Ken je dat moment? Dat je op de grond zit, je veters wilt strikken, en je buik letterlijk in de weg zit? Nou, ik wel. Iedere ochtend weer dat gehijg, gepuf en dat innerlijke gescheld als ik mijn schoenen probeer vast te maken. Op een dag keek ik naar beneden (voor zover dat nog ging) en dacht: “En nu is het klaar!”
Ik had het he-le-maal gehad met die sluipende kilo’s. Je weet wel, die die zich stiekem in de nacht aan je heupen vastklampen alsof ze nooit meer weg willen. Die extra kilo’s die je cadeau krijgt van de overgang — als een soort hormonale grap waar niemand om lacht. Nou ja, ik ook niet dus.
“Iets” doen… maar wat dan?
Eerlijk is eerlijk, de sportschool is niet mijn ding. Alleen al het idee om 30 minuten op een loopband te moeten rennen, maakt me benauwd. Niet van het rennen, maar van de gedachte. En dan dat jonge grut dat daar fluitend gewichten staat te heffen terwijl ik er met een rode kop bij sta alsof ik elk moment ga ontploffen. Nee dank je. Been there, never doing that again.
Dus besloot ik het anders te doen. Gewoon lekker thuis, in m’n eigen veilige bubbel. Ik kocht een yogamatje, een kettlebell en twee dumbbells (lightweight natuurlijk – ik wil vet verbranden, niet met een hernia eindigen). Drie keer per week, een halfuurtje per keer. Niet te gek, geen geschreeuw van een personal trainer, gewoon op mijn tempo.

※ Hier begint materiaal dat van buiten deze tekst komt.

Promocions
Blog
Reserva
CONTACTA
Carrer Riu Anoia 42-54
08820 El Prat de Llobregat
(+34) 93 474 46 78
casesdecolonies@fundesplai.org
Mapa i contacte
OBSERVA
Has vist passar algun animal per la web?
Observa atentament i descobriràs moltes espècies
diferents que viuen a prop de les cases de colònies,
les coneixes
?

En het allerbelangrijkste: het is vol te houden.
Fibromyalgie + overgang = goed plannen
Ik heb fibromyalgie. Dat betekent dat ik goed moet nadenken wat ik doe en hoe ik het doe. Geen gekke sprongen of push-ups tot ik erbij neerval. Ik doe vooral lichte grondoefeningen, rekken en strekken, beetje krachttraining – allemaal vriendelijk voor mijn lijf. Maar hé, ik doe het wél. En dat is al de helft van de winst.

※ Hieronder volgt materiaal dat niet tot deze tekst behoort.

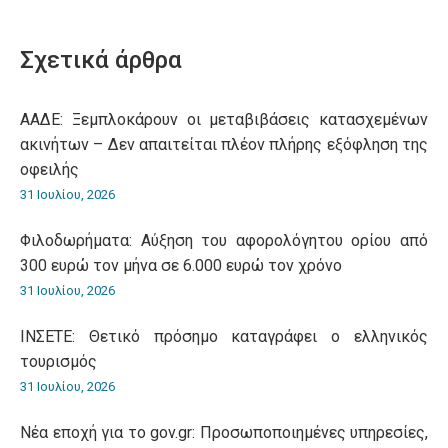
on
on
on
on
on
WhatsApp
LinkedIn
Pinterest
X
Facebook
Σχετικά άρθρα
ΑΑΔΕ: Ξεμπλοκάρουν οι μεταβιβάσεις κατασχεμένων
ακινήτων – Δεν απαιτείται πλέον πλήρης εξόφληση της
οφειλής
31 Ιουλίου, 2026
Φιλοδωρήματα: Αύξηση του αφορολόγητου ορίου από
300 ευρώ τον μήνα σε 6.000 ευρώ τον χρόνο
31 Ιουλίου, 2026
ΙΝΣΕΤΕ: Θετικό πρόσημο καταγράφει ο ελληνικός
τουρισμός
31 Ιουλίου, 2026
Νέα εποχή για το gov.gr: Προσωποποιημένες υπηρεσίες,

Bewegen tijdens de overgang is zó belangrijk. Niet alleen voor dat beruchte buikje, maar ook voor die krakende gewrichten, je humeur en je energie. Want eerlijk? Alles voelt een beetje… stroever sinds mijn hormonen besloten dat feest te vieren zonder mij uit te nodigen.
Structuur = mijn redding
Om het allemaal vol te houden, heb ik een whiteboard in huis opgehangen. Daarop staat wat ik elke dag moet doen voor m’n lijf (en m’n hoofd). Opstaan om 7:00, sporten om 9:00, eten om 12:00, enzovoorts. Mijn gezin weet nu ook precies wanneer ik even me-time heb. En eerlijk: het geeft rust. Geen discussie, gewoon duidelijke afspraken met mezelf (en de rest van het huishouden).
Het klinkt misschien streng, maar voor mij werkt het. Die structuur zorgt ervoor dat ik niet terugval in het “oh ik doe het straks wel”-gedrag. En we weten allemaal: straks betekent vaak nooit.

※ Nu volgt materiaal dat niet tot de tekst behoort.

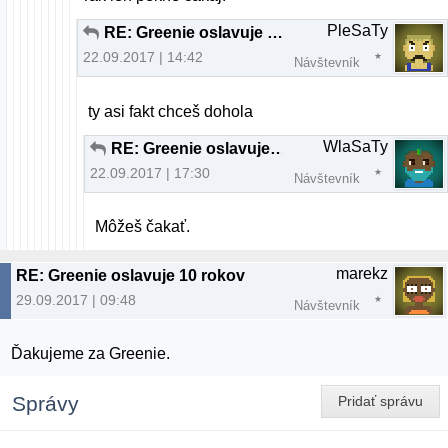
PleSaTy
RE: Greenie oslavuje 10 rokov
22.09.2017 | 14:42
Návštevník
ty asi fakt chceš dohola
WlaSaTy
RE: Greenie oslavuje 10 rokov
22.09.2017 | 17:30
Návštevník
Môžeš čakať.
marekz
RE: Greenie oslavuje 10 rokov
29.09.2017 | 09:48
Návštevník
Ďakujeme za Greenie.
Správy
Pridať správu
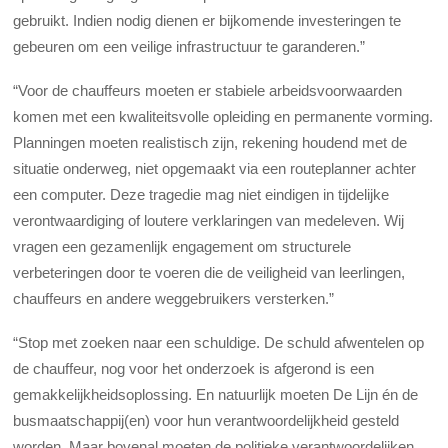
gebruikt. Indien nodig dienen er bijkomende investeringen te
gebeuren om een veilige infrastructuur te garanderen.”
“Voor de chauffeurs moeten er stabiele arbeidsvoorwaarden
komen met een kwaliteitsvolle opleiding en permanente vorming.
Planningen moeten realistisch zijn, rekening houdend met de
situatie onderweg, niet opgemaakt via een routeplanner achter
een computer. Deze tragedie mag niet eindigen in tijdelijke
verontwaardiging of loutere verklaringen van medeleven. Wij
vragen een gezamenlijk engagement om structurele
verbeteringen door te voeren die de veiligheid van leerlingen,
chauffeurs en andere weggebruikers versterken.”
“Stop met zoeken naar een schuldige. De schuld afwentelen op
de chauffeur, nog voor het onderzoek is afgerond is een
gemakkelijkheidsoplossing. En natuurlijk moeten De Lijn én de
busmaatschappij(en) voor hun verantwoordelijkheid gesteld
worden. Maar bovenal moeten de politieke verantwoordelijken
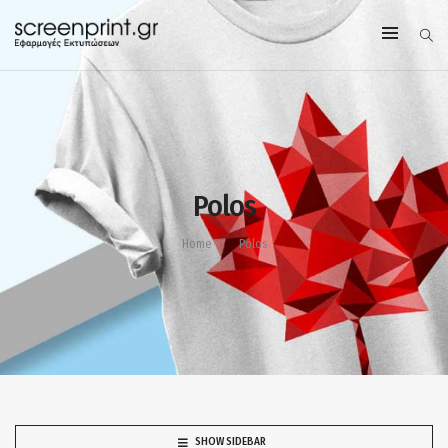
Polos
Home
Polos
SHOW SIDEBAR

Hallo intermittent fasting, dag snaaibuien
Daarnaast ben ik begonnen met intermittent fasting. Nee, niet omdat het hip is (hoewel, dat ook een beetje). Maar omdat het me helpt overzicht te houden: ik eet tussen 12:00 en 20:00 en de rest van de dag geef ik mijn lijf rust. Geen suikers, geen tussendoortjes – gewoon drie voedzame maaltijden in een afgebakend tijdsblok.
En nee, ik zeg niet dat jij dit moet doen. Ik zeg alleen dat het voor mij werkt. En dat is het belangrijkste: doe wat bij jóu past. Dat kan ook iets heel anders zijn.
Eten waar je lijf blij van wordt
Ik eet nu ongeveer 1500 kcal per dag. Geen extreme diëten, geen honger, gewoon bewust. Gelukkig ben ik geen echte snoeper (tenzij het PMS is – dan is chocola gewoon een basisbehoefte). Frisdrank? Laat ik staan. Koffie? Zwart en met mate – want te veel en ik vlieg nog harder dan m’n opvliegers me al laten doen.
Mijn favoriet? Water met een smaakje. Want eerlijk: alleen water, daar word je niet bepaald vrolijk van. Ik gooi munt, gember, citroenmelisse of kamille in een fles en zet ‘m koud. Of ik gebruik van die waterdrops met een smaakje. Super handig én lekker.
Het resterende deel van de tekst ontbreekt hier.